The second is THR-687. Described as a potential best-in-class small molecule pan-RGD integrin antagonist, Oxurion hopes this agent will become the standard of care for treatment-naïve DME patients. Currently, plans for a Phase 2 study are underway after successful completion in Phase 1.

“In January we announced positive and highly promising Phase 1 results with THR-687,” said Dr. De Haes. “This further strengthened our confidence that this novel [therapy] could deliver improved visual outcomes to a broad population of DME patients when compared to anti-VEGFs, the current standard of care.”  

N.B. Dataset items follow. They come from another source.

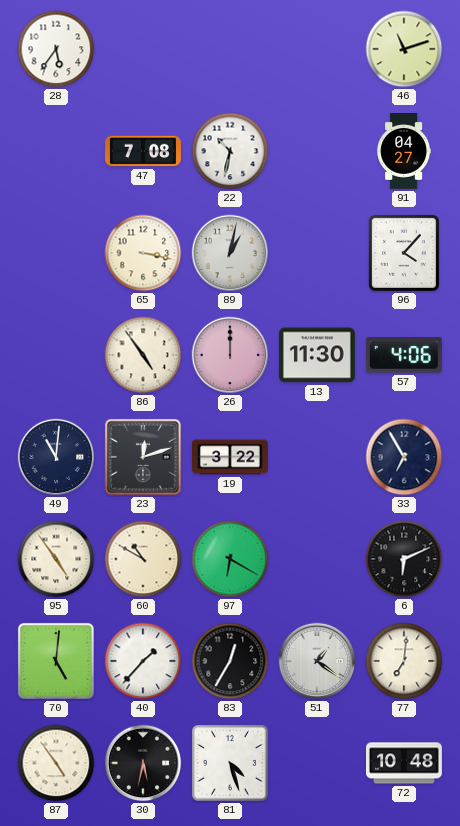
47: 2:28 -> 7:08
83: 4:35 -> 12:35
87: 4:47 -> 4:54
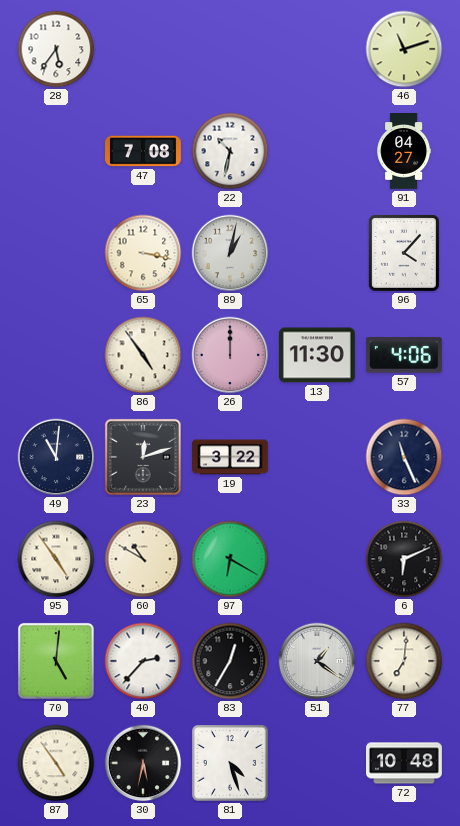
33: 6:55 -> 11:26
40: 1:37 -> 2:37
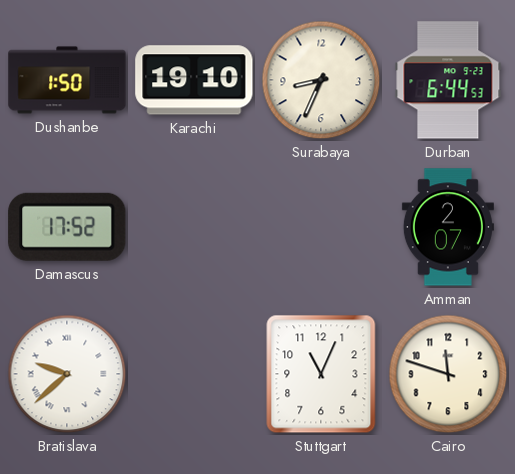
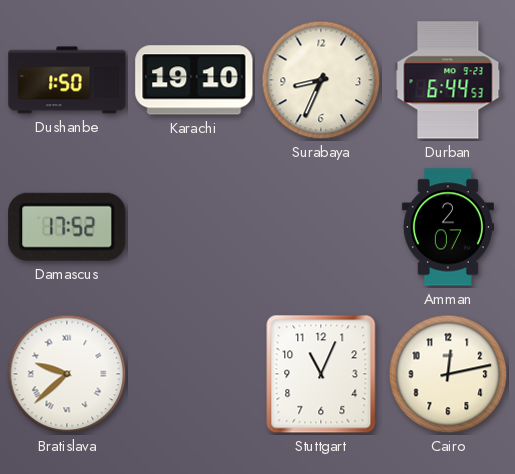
Cairo: 11:48 -> 12:13
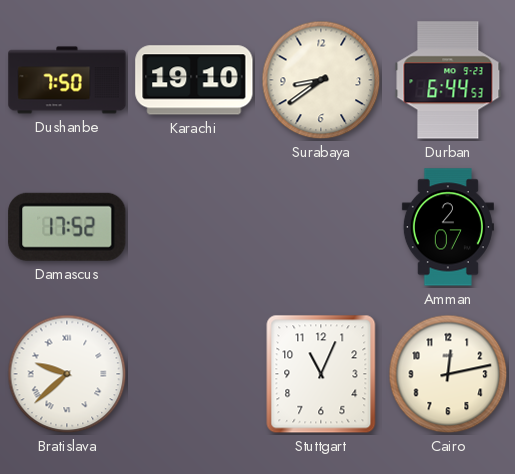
Dushanbe: 1:50 -> 7:50
Surabaya: 8:34 -> 8:39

Oxurion is currently carrying out additional multiple dose preclinical studies to support an IND (Investigation New Drug Application) as part of the plan to start a Phase 2 study in mid-2021.

Further, Oxurion recently appointed Grace Chang, M.D., Ph.D., to lead the company’s clinical programs for THR-149 and THR-687. Dr. Chang is a board-certified ophthalmologist and vitreoretinal surgeon with expertise in ophthalmic drug research and development. She is also an adjunct clinical associate professor in the Department of Ophthalmology, Vitreoretinal Service at the University of Southern California in Los Angeles.

Markers for success

Beyond Anti-VEGF: Novel Therapies Show Promise in DME
Both THR-149 and THR-687 have cleared the first steps to development.

With Dr. Chang at the helm as chief medical director, Oxurion hopes to solve unmet medical needs in DME. This includes expanding treatment capabilities for the 40% of patients who respond suboptimally to anti-VEGF; creating faster onset of action; achieving better therapeutic effects in terms of visual function and response rate; having longer durability to allow for extended treatment intervals; and improving the convenience of treatment through a simpler dosing regimen.

Oxurion says that those requirements are driving the development of THR-149 and THR-687. The company’s DME franchise will be based on the successful development of these therapies. 

Thus far, results are promising. Phase 1 trials of THR-149 show that it’s well-tolerated and safe, with no dose-limiting toxicities or drug-related serious adverse events. Efficacy results are promising too, with an average BCVA improvement of up to 7.5 letters on day 14. An average BCVA improvement of 6.5 letters was maintained at day 90, following just one injection of THR-149.

Meanwhile for THR-687, Phase 1 data also shows it’s well-tolerated and safe, with no dose-limiting toxicities and no serious adverse events. Regarding efficacy across all doses, a rapid onset of action (measured by mean BCVA change) was observed from day 1 with an increase of 3.1 letters, which further improved to 9.2 letters at month 1. At month 3, these results were maintained with a mean BCVA improvement of 8.3 letters following one injection of THR-687.

At the highest dose, THR-687 delivered a mean BCVA improvement of 11 letters at day 14, with peak improvement of 12.5 letters at month 3. Peak mean central subfield thickness (CST) also decreased by 106µm was observed at day 14 using the highest dose. 

Thanks to efforts such as these, there is additional hope for the millions of people around the world who suffer from DME.